Specifically, Joe tracks down missing girls who are victims of sex trafficking. He rescues them and then bloodily, brutally murders their abductors and abusers. That last part is why Joe moves about like a ghost—he works for cash outside of the rule of law, providing his clients with the promise of both rescue and execution (it’s as if Taxi Driver’s Travis Bickle went semi-legit).
It takes awhile for us to figure out that this is Joe’s job. Writer-director Lynne Ramsay (Ratcatcher, Morvern Callar, We Need to Talk About Kevin), adapting a book by Jonathan Ames, opens the movie amidst the final, oblique moments of his most recent assignment. We see a bloody hammer, the photo of a young girl, and other details that suggest we’re in a sketchy hotel room.
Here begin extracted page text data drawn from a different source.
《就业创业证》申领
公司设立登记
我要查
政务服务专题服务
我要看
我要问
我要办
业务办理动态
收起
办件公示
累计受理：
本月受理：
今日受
Woven in between this seemingly random imagery are flitting flashbacks that take us into Joe’s head—some of which are explained later in the film, others of which are left to linger, horribly, at the edge of our imagination. Eventually, some 20 minutes in and after Joe has returned to the humble home he shares with his aging mother (Judith Roberts), we learn that Joe is not, in fact, a serial killer but a ruthless and specific sort of vigilante.
Formally, You Were Never Really Here is an intricate amalgamation of impressionistic imagery, haunting sound design, and claustrophobic camerawork, all geared toward evoking Joe’s deranged, damaged point of view. Disturbing visual motifs—a child’s foot twitching in the sand, a boy hiding in a closet—invade the movie like sudden seizures. What Ramsay captures from the inside, Phoenix depicts externally, giving Joe vacant but violent eyes, as well as a physique that is at once imposing and puffy. He’s the sort of guy you cross the street to avoid, and certainly not the kind you try to mug, as one unfortunate soul discovers during the movie’s opening sequence.
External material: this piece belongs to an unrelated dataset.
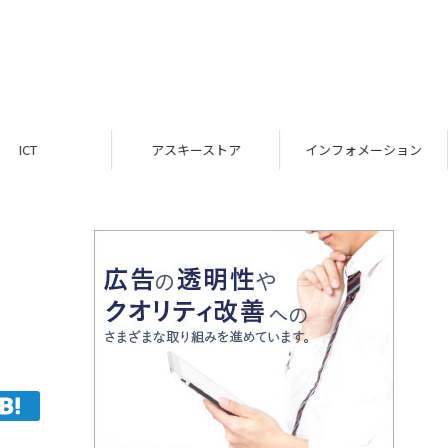
ICT
アスキーストア
インフォメーション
You Were Never Really Here becomes a thriller of sorts about halfway in, when Joe’s latest client, a senator whose daughter is missing, proves to be part of an abhorrent conspiracy. (You think you despise politicians now? Wait until you see this movie.) Ultimately, though, You Were Never Really Here is concerned with its main character’s mental state more than its surface narrative. Does the righteous vengeance Joe pursues help him process his own trauma, or is it causing his mental wounds to fester? An answer is suggested by the fact that in between jobs we rarely see Joe at peace; more likely he’s holding a plastic bag over his head or dangling a knife over his eye as he lays on a bed—awful gestures of self-harm.
Suffice it to say, You Were Never Really Here is a rough go. I admired its craft and wouldn’t call it exploitative (despite the hammer-as-weapon-of-revenge motif borrowed from Park Chan-wook’s Oldboy). Yet I can’t say I’ll ever want to watch it again, or think about some of its more stomach-churning subject matter any longer than it takes to write this review. Of course, that’s on me more than You Were Never Really Here—and perhaps a testament to its effectiveness as a chronicle of trauma, both experienced and remembered.